Assigned task: Return the run of lines below that opens with the line containing "middle tip: (276, 350)" and closes with the line containing "thumb mcp: (320, 297)", keeping each one exact.

Listed entries:
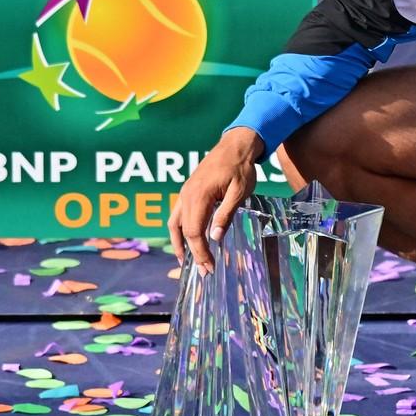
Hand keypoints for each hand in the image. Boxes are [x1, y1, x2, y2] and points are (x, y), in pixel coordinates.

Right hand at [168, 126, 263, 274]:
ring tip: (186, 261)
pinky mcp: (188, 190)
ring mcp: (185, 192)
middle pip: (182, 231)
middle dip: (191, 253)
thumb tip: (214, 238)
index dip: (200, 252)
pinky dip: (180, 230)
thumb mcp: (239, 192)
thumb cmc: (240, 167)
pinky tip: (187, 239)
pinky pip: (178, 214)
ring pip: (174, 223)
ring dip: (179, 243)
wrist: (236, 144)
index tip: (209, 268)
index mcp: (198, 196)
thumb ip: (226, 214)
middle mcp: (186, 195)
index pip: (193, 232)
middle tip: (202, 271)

---

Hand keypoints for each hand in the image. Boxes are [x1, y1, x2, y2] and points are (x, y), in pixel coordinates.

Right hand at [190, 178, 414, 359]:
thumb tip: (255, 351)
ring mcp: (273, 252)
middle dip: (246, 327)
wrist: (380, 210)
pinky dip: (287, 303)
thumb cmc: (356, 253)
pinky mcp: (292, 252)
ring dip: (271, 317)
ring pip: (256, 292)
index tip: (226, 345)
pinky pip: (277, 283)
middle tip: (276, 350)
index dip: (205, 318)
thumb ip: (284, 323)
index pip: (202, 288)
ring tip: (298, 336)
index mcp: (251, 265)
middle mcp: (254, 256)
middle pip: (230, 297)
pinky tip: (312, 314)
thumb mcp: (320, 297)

Solution to this exercise:
middle tip: (276, 350)
index dip: (205, 318)
thumb ip: (284, 323)
index pip: (202, 288)
ring tip: (298, 336)
index mcp: (251, 265)
middle mcp: (254, 256)
middle pip: (230, 297)
pinky tip: (312, 314)
thumb mcp: (320, 297)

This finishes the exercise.